Collected data ▸
....................
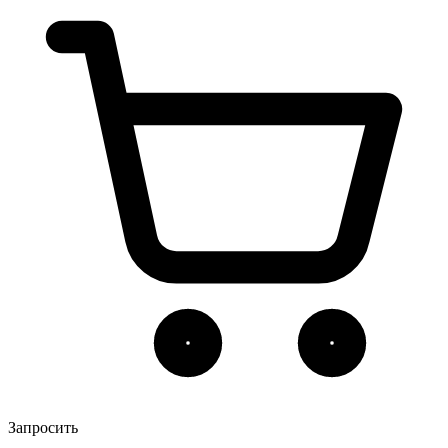
Запросить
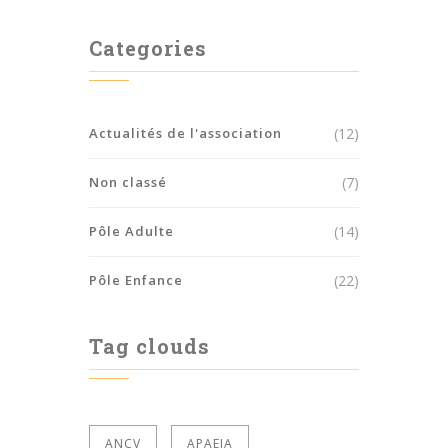
Categories
Actualités de l'association
(12)
Non classé
(7)
Pôle Adulte
(14)
Pôle Enfance
(22)
Tag clouds
ANCV
APAEIA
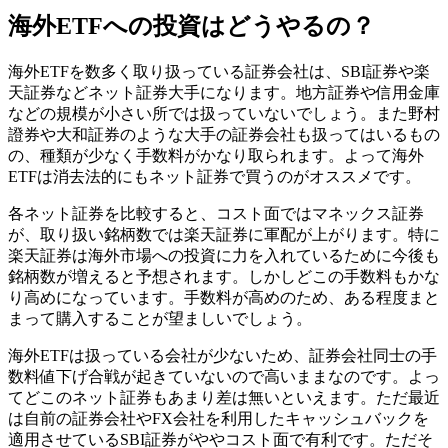
海外ETFへの投資はどうやるの？
海外ETFを数多く取り扱っている証券会社は、SBI証券や楽
天証券などネット証券大手になります。地方証券や信用金庫
などの規模が小さい所では扱っていないでしょう。また野村
證券や大和証券のような大手の証券会社も扱ってはいるもの
の、種類が少なく手数料がかなり取られます。よって海外
ETFは消去法的にもネット証券で買うのがオススメです。
各ネット証券を比較すると、コスト面ではマネックス証券
が、取り扱い銘柄数では楽天証券に軍配が上がります。特に
楽天証券は海外市場への投資に力を入れているために今後も
銘柄数が増えると予想されます。
しかしどこの手数料もかな
り高めになっています
。手数料が高めのため、ある程度まと
まって購入することが望ましいでしょう。
海外ETFは扱っている会社が少ないため、証券会社同士の手
数料値下げ合戦が起きていないので高いままなのです。よっ
て
どこのネット証券もあまり差は無い
といえます。ただ最近
は自前の証券会社やFX会社を利用したキャッシュバックを
適用させているSBI証券がややコスト面で有利です。ただそ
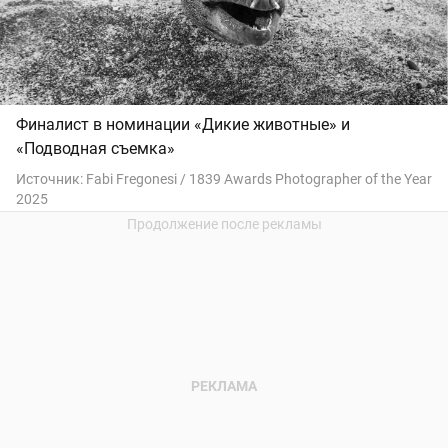
Финалист в номинации «Дикие животные» и
«Подводная съемка»
Источник:
Fabi Fregonesi / 1839 Awards Photographer of the Year
2025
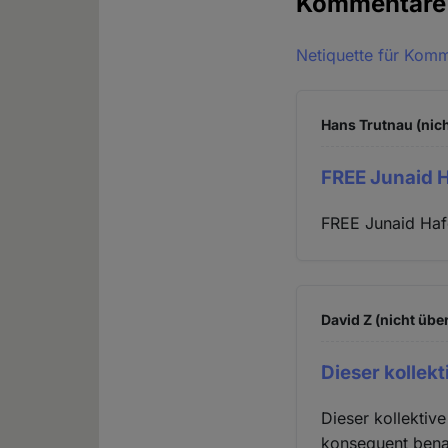
Kommentar
Netiquette für Kom
Hans Trutnau (nich
FREE Junaid 
FREE Junaid Haf
David Z (nicht übe
Dieser kollek
Dieser kollektiv
konsequent bena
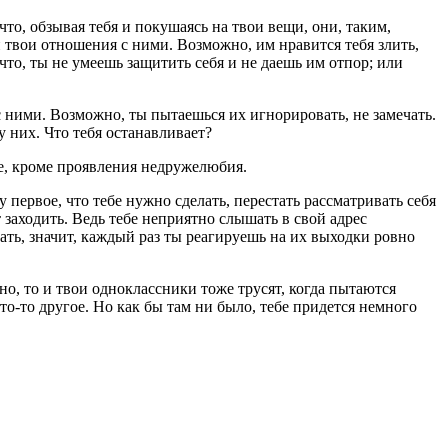
что, обзывая тебя и покушаясь на твои вещи, они, таким,
и твои отношения с ними. Возможно, им нравится тебя злить,
что, ты не умеешь защитить себя и не даешь им отпор; или
ними. Возможно, ты пытаешься их игнорировать, не замечать.
у них. Что тебя останавливает?
ще, кроме проявления недружелюбия.
му первое, что тебе нужно сделать, перестать рассматривать себя
 заходить. Ведь тебе неприятно слышать в свой адрес
ать, значит, каждый раз ты реагируешь на их выходки ровно
о, то и твои одноклассники тоже трусят, когда пытаются
то-то другое. Но как бы там ни было, тебе придется немного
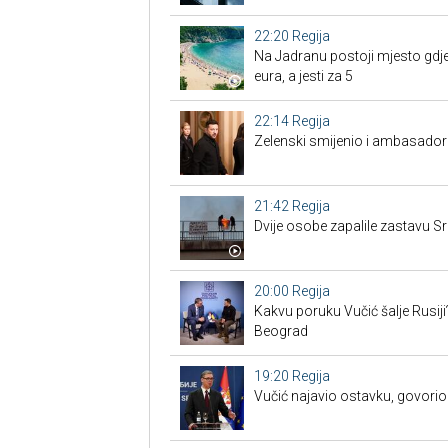
22:20
Regija
Na Jadranu postoji mjesto gdje
eura, a jesti za 5
22:14
Regija
Zelenski smijenio i ambasadore
21:42
Regija
Dvije osobe zapalile zastavu Sr
20:00
Regija
Kakvu poruku Vučić šalje Rusiji
Beograd
19:20
Regija
Vučić najavio ostavku, govorio 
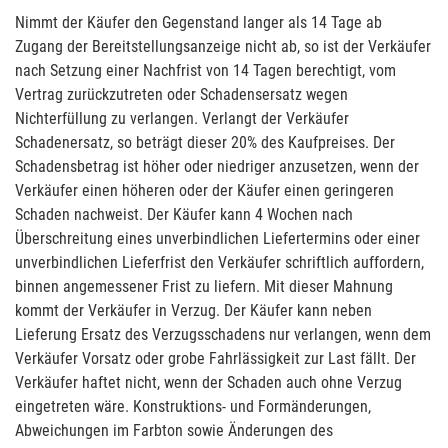
Nimmt der Käufer den Gegenstand langer als 14 Tage ab
Zugang der Bereitstellungsanzeige nicht ab, so ist der Verkäufer
nach Setzung einer Nachfrist von 14 Tagen berechtigt, vom
Vertrag zurückzutreten oder Schadensersatz wegen
Nichterfüllung zu verlangen. Verlangt der Verkäufer
Schadenersatz, so beträgt dieser 20% des Kaufpreises. Der
Schadensbetrag ist höher oder niedriger anzusetzen, wenn der
Verkäufer einen höheren oder der Käufer einen geringeren
Schaden nachweist. Der Käufer kann 4 Wochen nach
Überschreitung eines unverbindlichen Liefertermins oder einer
unverbindlichen Lieferfrist den Verkäufer schriftlich auffordern,
binnen angemessener Frist zu liefern. Mit dieser Mahnung
kommt der Verkäufer in Verzug. Der Käufer kann neben
Lieferung Ersatz des Verzugsschadens nur verlangen, wenn dem
Verkäufer Vorsatz oder grobe Fahrlässigkeit zur Last fällt. Der
Verkäufer haftet nicht, wenn der Schaden auch ohne Verzug
eingetreten wäre. Konstruktions- und Formänderungen,
Abweichungen im Farbton sowie Änderungen des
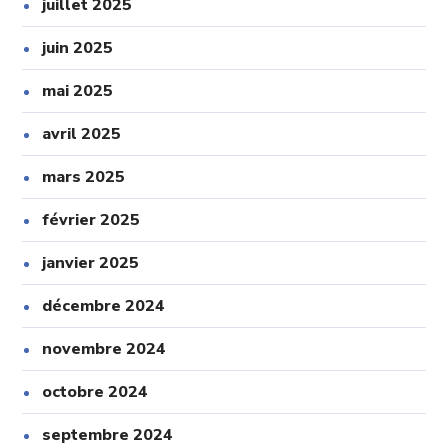
juillet 2025
juin 2025
mai 2025
avril 2025
mars 2025
février 2025
janvier 2025
décembre 2024
novembre 2024
octobre 2024
septembre 2024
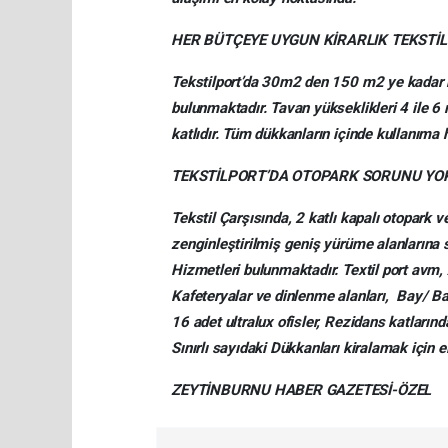
HER BÜTÇEYE UYGUN KİRARLIK TEKSTİ
Tekstilport’da 30m2 den 150 m2 ye kadar k
bulunmaktadır. Tavan yükseklikleri 4 ile
katlıdır. Tüm dükkanların içinde kullanıma
TEKSTİLPORT’DA OTOPARK SORUNU YO
Tekstil Çarşısında, 2 katlı kapalı otopark 
zenginleştirilmiş geniş yürüme alanlarına 
Hizmetleri bulunmaktadır. Textil port avm, 
Kafeteryalar ve dinlenme alanları, Bay/ B
16 adet ultralux ofisler, Rezidans katlarınd
Sınırlı sayıdaki Dükkanları kiralamak için 
ZEYTİNBURNU HABER GAZETESİ-ÖZEL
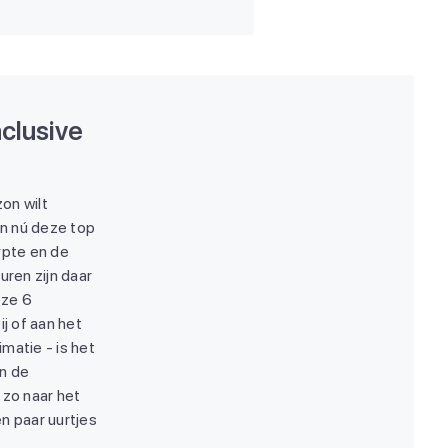
clusive
zon wilt
n nú deze top
ypte en de
ren zijn daar
eze 6
ij of aan het
atie - is het
an de
 zo naar het
n paar uurtjes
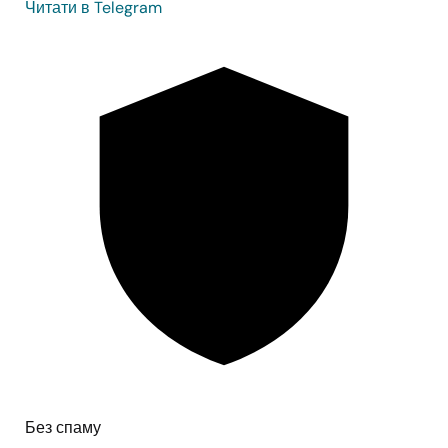
Читати в Telegram
Без спаму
....................
EXERCISE BRIEF ▸
With pictures left out, repeat exactly the lines from the one containing "novembre 2024" through the last line of the data above, inclusive, and nothing else.

RESPONSE TO THIS EXERCISE ▸
novembre 2024
octobre 2024
septembre 2024
HER BÜTÇEYE UYGUN KİRARLIK TEKSTİ
Tekstilport’da 30m2 den 150 m2 ye kadar k
bulunmaktadır. Tavan yükseklikleri 4 ile
katlıdır. Tüm dükkanların içinde kullanıma
TEKSTİLPORT’DA OTOPARK SORUNU YO
Tekstil Çarşısında, 2 katlı kapalı otopark 
zenginleştirilmiş geniş yürüme alanlarına 
Hizmetleri bulunmaktadır. Textil port avm, 
Kafeteryalar ve dinlenme alanları, Bay/ B
16 adet ultralux ofisler, Rezidans katlarınd
Sınırlı sayıdaki Dükkanları kiralamak için 
ZEYTİNBURNU HABER GAZETESİ-ÖZEL
clusive
zon wilt
n nú deze top
ypte en de
ren zijn daar
eze 6
ij of aan het
atie - is het
an de
 zo naar het
n paar uurtjes
Читати в Telegram
Без спаму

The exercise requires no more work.